Let
- $(\Omega,\mathcal A)$ be a measurable space;
- $(\mathcal F_t)_{t\ge0}$ be a filtration on $(\Omega,\mathcal A)$;
- $\tau:\Omega\to[0,\infty]$ be an $(\mathcal F_t)_{t\ge0}$-stopping time on $(\Omega,\mathcal A)$, $$\mathcal G_{\tau-}:=\left\{A\cap\{t<\tau\}:A\in\mathcal F_t\text{ and }t\ge0\right\}$$ and $$\mathcal F_{\tau-}:=\sigma(\mathcal F_0\cup\mathcal G_{\tau-}).$$
Let $f:\Omega\to\mathbb R$ be $\mathcal F_{\tau-}$-measurable. Can we show that $1_{\{\:s\:<\:\tau\:\}}f$ is $\mathcal F_s$-measurable for all $s\ge0$?
Intuiteively, $\mathcal F_{\tau-}$ should contain all the information immediately before $\tau$. So, on the event $\{s<\tau\}$, we should have the information in $\mathcal F_s$.
But how can we prove this? Most probably (if at all) by a monotone class argument, but I'm failing to see this even for $f=1_A$ with $A\in\mathcal G_{\tau-}$.

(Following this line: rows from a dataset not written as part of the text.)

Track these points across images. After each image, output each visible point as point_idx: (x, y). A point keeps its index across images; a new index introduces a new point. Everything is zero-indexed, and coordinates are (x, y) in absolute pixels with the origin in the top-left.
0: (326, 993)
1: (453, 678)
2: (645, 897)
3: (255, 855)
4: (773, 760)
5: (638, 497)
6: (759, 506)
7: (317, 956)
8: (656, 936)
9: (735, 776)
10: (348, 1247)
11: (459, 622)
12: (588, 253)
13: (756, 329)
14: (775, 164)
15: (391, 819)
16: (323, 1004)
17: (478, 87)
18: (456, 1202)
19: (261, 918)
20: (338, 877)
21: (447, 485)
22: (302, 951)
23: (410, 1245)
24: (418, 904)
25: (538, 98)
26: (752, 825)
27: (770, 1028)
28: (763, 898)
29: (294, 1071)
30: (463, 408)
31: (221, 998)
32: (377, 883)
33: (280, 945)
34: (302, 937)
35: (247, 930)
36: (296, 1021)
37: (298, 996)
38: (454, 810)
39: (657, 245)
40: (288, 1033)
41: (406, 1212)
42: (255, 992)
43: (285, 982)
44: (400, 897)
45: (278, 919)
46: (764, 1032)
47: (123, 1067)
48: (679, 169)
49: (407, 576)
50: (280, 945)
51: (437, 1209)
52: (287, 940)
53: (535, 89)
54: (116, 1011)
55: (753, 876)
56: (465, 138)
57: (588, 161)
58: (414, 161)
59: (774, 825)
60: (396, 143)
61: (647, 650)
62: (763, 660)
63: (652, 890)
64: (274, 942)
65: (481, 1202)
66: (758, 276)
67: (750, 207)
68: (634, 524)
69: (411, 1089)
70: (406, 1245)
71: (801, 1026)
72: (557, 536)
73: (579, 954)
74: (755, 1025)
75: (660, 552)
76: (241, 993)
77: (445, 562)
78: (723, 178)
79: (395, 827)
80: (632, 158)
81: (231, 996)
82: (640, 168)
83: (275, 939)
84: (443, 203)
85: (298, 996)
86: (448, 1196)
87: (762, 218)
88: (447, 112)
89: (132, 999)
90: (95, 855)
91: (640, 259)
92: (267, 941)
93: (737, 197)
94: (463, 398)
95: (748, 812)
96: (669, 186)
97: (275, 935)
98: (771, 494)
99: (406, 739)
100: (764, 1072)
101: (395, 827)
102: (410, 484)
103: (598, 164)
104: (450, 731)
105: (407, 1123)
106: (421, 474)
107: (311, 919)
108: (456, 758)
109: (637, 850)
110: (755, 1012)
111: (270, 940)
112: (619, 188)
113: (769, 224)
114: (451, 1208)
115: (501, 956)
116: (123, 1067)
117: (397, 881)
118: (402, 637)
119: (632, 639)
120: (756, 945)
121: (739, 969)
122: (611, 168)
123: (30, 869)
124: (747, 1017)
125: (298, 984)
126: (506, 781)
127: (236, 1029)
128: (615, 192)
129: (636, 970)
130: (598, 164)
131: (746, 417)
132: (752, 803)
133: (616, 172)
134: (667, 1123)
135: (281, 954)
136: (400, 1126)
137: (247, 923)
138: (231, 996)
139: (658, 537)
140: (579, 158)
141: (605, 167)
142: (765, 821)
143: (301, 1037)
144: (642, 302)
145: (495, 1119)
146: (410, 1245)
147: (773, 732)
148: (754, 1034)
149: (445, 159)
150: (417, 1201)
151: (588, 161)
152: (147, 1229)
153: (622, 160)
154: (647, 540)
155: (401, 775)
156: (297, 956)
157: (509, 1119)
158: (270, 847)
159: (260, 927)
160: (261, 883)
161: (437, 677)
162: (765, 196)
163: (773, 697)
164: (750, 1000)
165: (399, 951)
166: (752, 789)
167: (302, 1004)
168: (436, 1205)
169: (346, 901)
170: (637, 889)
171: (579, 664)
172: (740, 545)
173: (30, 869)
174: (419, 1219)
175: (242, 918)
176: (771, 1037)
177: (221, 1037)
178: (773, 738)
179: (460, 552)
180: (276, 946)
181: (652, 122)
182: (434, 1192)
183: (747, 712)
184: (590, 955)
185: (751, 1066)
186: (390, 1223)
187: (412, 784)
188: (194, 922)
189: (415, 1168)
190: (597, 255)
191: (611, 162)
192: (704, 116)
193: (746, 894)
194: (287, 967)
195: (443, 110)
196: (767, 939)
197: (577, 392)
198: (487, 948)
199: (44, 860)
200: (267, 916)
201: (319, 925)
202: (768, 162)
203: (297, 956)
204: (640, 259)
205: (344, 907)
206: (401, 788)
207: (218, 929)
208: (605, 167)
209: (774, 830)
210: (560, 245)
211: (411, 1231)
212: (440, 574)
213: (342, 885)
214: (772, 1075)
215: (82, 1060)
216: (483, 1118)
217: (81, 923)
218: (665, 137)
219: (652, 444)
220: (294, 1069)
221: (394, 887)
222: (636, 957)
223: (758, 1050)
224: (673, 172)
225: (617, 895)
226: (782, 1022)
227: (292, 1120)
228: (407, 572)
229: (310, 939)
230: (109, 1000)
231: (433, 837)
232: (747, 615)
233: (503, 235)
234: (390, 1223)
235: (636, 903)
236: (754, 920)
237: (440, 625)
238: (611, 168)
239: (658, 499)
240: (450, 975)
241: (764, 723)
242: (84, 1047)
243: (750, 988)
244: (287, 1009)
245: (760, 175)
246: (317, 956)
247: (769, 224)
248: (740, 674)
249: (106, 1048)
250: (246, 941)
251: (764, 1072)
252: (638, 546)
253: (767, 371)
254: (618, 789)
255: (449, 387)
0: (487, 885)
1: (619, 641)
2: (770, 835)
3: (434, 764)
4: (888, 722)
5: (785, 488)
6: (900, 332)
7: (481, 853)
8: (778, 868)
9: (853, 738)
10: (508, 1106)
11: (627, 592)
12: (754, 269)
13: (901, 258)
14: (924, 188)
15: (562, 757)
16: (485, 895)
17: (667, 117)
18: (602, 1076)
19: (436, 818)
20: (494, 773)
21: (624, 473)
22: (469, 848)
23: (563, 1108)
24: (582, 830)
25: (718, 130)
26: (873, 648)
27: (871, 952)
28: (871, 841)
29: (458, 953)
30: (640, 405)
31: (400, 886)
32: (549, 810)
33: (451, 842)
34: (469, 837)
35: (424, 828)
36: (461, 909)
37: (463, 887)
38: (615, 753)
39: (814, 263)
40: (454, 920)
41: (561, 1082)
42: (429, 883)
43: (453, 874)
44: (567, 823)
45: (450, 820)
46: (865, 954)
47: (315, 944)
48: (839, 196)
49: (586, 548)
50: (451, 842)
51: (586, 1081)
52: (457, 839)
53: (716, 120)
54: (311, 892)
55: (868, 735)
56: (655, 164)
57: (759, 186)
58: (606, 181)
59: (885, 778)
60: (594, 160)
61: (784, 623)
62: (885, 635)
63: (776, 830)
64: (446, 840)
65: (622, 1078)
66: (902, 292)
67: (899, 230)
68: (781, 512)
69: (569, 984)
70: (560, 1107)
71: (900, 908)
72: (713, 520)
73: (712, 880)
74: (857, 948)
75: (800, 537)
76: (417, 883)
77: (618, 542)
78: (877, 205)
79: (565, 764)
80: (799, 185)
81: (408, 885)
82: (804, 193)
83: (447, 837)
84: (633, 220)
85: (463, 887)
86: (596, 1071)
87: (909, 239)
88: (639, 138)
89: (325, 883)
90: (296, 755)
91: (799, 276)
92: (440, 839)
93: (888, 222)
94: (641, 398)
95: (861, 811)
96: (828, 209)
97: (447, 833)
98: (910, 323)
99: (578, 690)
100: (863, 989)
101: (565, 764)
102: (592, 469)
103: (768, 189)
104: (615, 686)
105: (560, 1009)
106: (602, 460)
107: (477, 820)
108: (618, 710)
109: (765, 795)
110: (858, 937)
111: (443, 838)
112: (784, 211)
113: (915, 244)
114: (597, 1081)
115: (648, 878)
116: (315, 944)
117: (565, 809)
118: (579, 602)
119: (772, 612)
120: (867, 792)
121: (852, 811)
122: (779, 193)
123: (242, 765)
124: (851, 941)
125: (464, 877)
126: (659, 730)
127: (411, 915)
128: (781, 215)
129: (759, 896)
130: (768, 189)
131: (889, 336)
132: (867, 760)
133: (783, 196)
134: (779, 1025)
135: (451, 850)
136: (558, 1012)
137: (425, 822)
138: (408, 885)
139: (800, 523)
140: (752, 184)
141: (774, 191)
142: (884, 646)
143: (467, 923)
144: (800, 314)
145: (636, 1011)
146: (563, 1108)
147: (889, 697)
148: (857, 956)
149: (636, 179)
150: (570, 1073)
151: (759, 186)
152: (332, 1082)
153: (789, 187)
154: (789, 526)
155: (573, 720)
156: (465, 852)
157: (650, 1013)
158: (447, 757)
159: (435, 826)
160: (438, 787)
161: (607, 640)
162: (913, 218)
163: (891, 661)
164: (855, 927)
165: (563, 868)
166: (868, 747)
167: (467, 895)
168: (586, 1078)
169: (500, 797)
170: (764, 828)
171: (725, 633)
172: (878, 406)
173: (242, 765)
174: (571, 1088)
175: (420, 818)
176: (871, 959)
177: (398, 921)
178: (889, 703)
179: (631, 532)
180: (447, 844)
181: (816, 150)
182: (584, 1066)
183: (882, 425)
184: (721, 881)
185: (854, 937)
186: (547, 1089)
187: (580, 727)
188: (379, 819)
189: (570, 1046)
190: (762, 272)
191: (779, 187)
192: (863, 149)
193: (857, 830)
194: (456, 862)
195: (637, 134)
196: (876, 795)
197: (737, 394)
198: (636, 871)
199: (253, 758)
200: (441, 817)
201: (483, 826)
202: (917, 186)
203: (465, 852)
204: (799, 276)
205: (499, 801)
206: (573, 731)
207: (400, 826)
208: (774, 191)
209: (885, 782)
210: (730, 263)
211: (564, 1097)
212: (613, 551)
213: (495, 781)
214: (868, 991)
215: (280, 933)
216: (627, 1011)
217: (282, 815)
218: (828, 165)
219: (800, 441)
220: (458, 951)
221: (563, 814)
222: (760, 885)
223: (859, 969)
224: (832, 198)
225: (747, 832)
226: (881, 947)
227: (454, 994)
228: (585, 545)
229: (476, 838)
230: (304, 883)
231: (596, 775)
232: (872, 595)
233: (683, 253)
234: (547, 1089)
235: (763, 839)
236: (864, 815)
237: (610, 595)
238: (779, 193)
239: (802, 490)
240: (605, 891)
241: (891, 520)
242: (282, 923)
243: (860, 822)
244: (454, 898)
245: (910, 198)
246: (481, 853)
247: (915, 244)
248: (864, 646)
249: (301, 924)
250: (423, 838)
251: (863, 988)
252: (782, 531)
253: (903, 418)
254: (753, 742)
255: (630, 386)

Please consider the following example. Let $\{\xi_n,n\ge 1\}$ be a sequence of independent non-degenerate random variables on probability space $(\Omega,\mathscr{F},\mathsf{P})$. For $t\ge 0$, set \begin{equation*} \mathscr{F}_t=\mathscr{F}_{[t]}=\sigma(\xi_i,1\le i\le t)\vee \mathscr{N}. \tag{1} \end{equation*} Taking stopping time $\tau=3$ then \begin{equation*} f=\xi_2\in \mathscr{F}_{\tau-}(=\mathscr{F}_{2}). \tag{2} \end{equation*}
Now, for $s=1$, \begin{equation*} 1_{s<\tau}f=1_{1<3}\xi_2=\xi_2\notin \mathscr{F}_1(=\mathscr{F}_s). \tag{3} \end{equation*} (3) means that, in this case, $1_{s<\tau}f$ is not $\mathscr{F}_s$-meausrable.